* **Exercise objective**:
Where a line holds the word "right", copy that line from the data below.

* **Given data**:
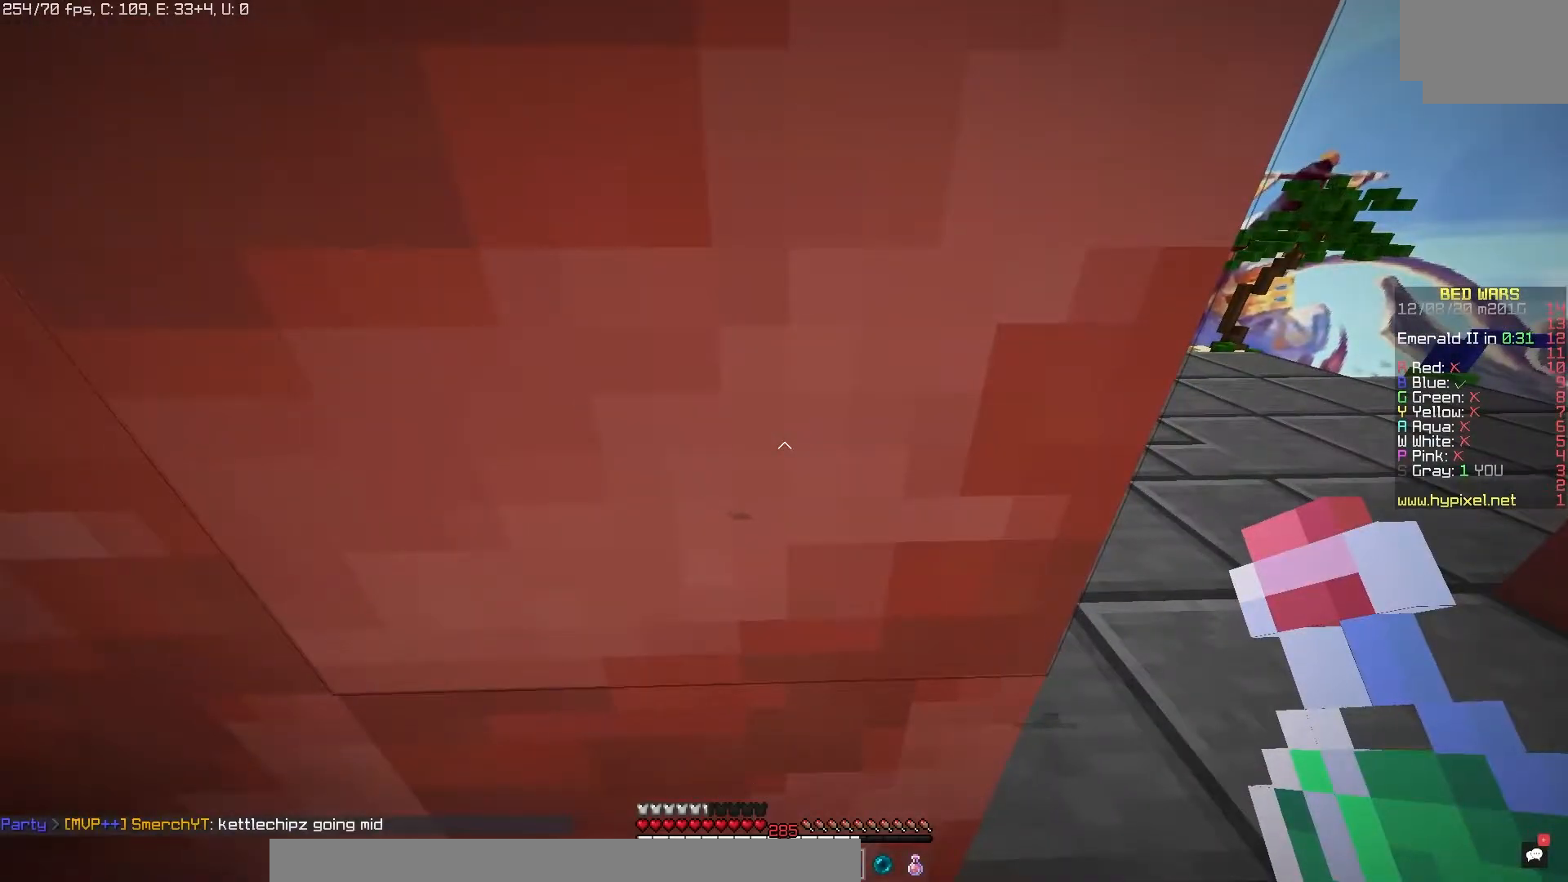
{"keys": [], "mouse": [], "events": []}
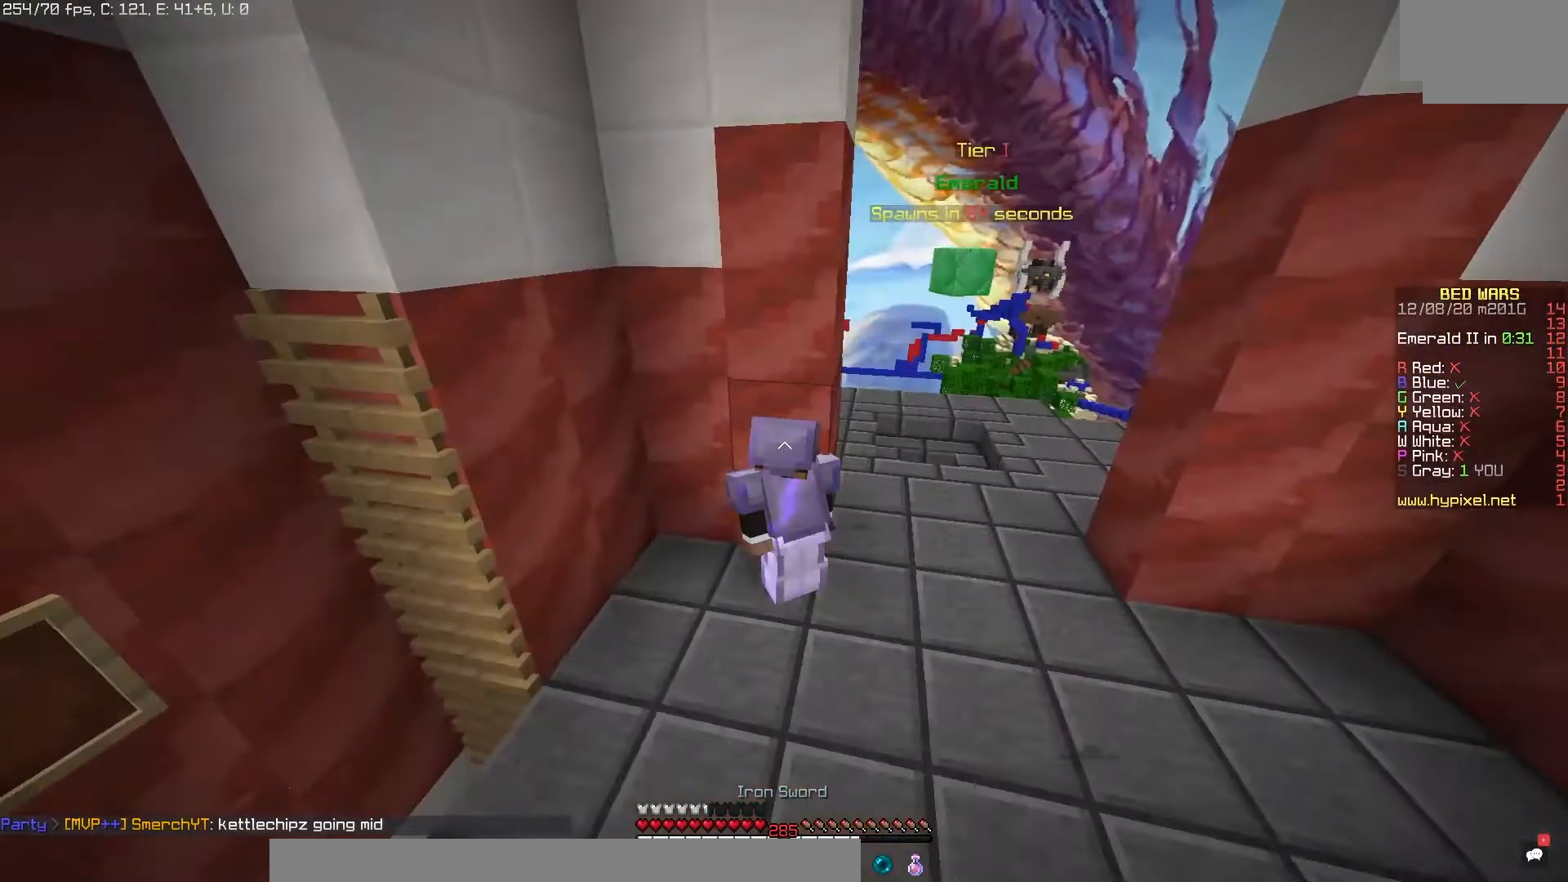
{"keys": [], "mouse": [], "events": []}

==

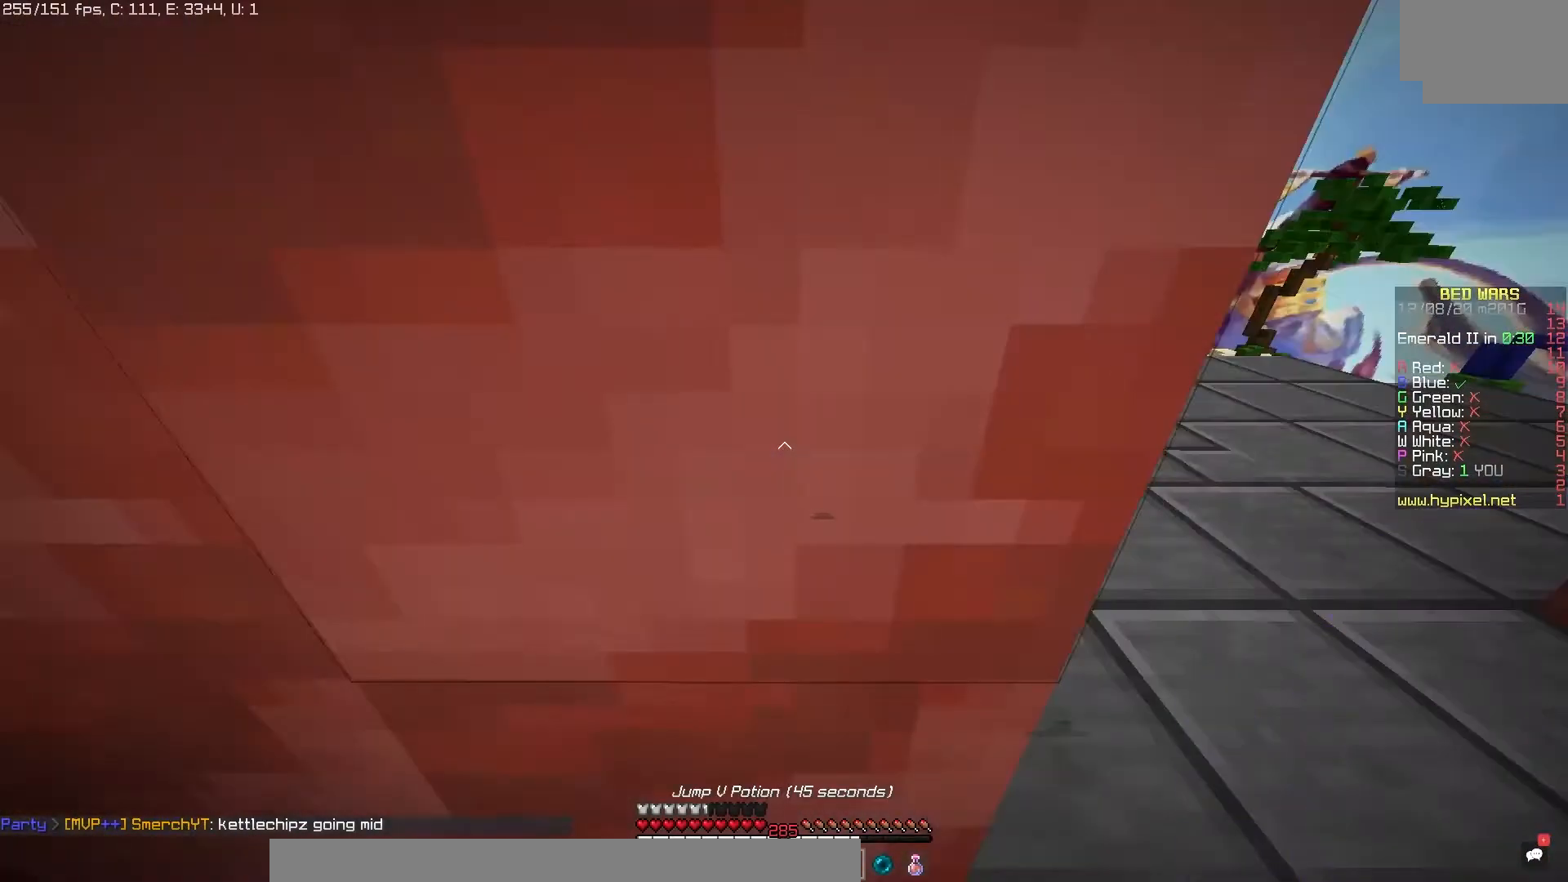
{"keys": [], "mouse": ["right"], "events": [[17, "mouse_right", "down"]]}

==

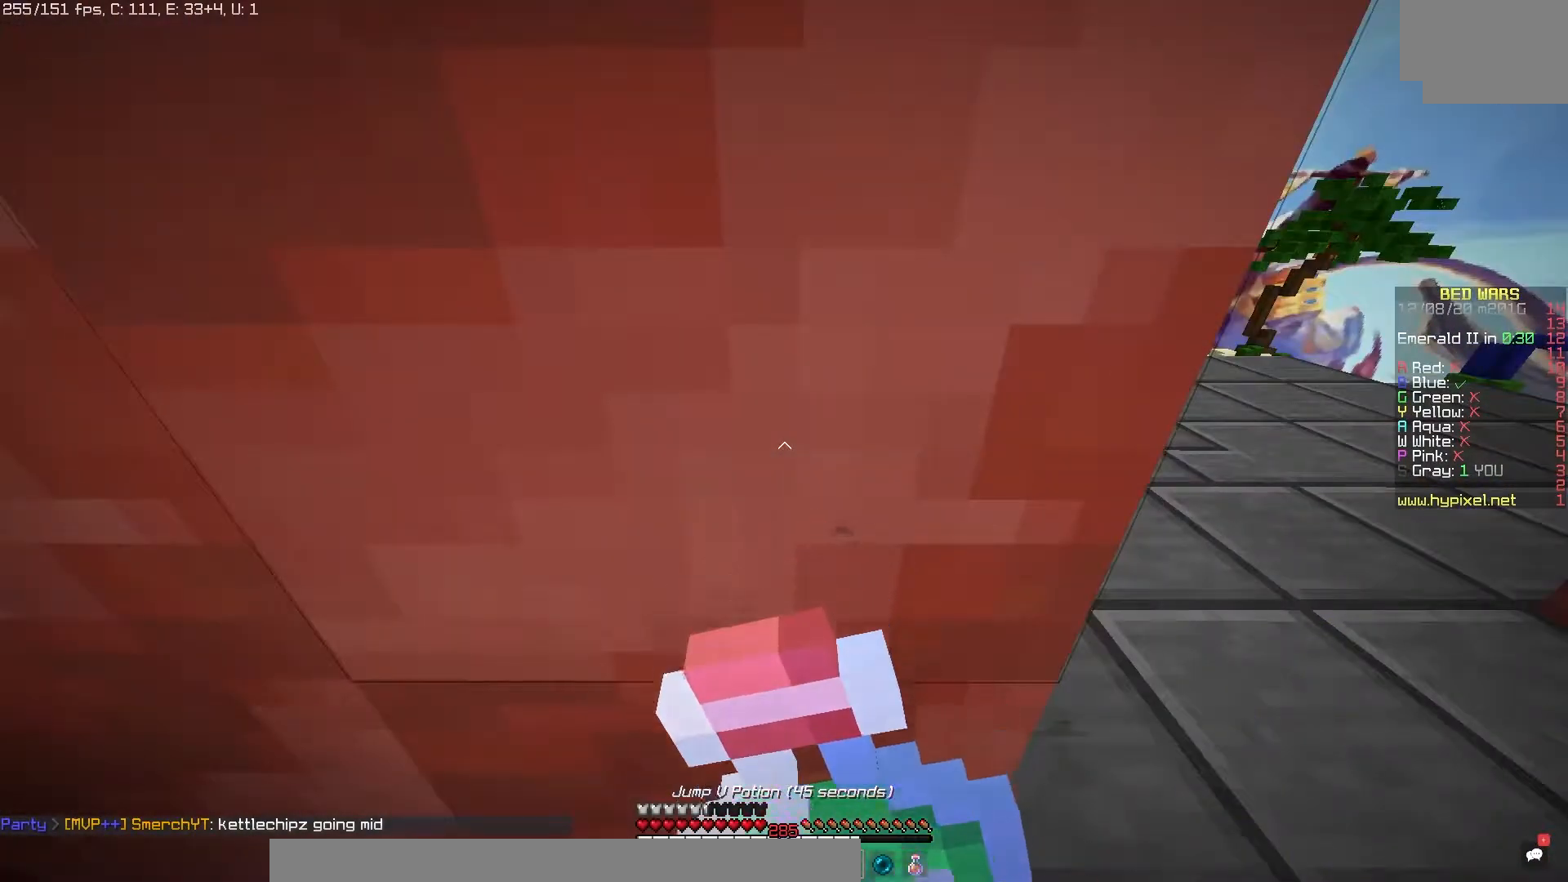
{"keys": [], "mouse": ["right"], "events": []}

* **Answer for the task**:
{"keys": [], "mouse": ["right"], "events": [[17, "mouse_right", "down"]]}
{"keys": [], "mouse": ["right"], "events": []}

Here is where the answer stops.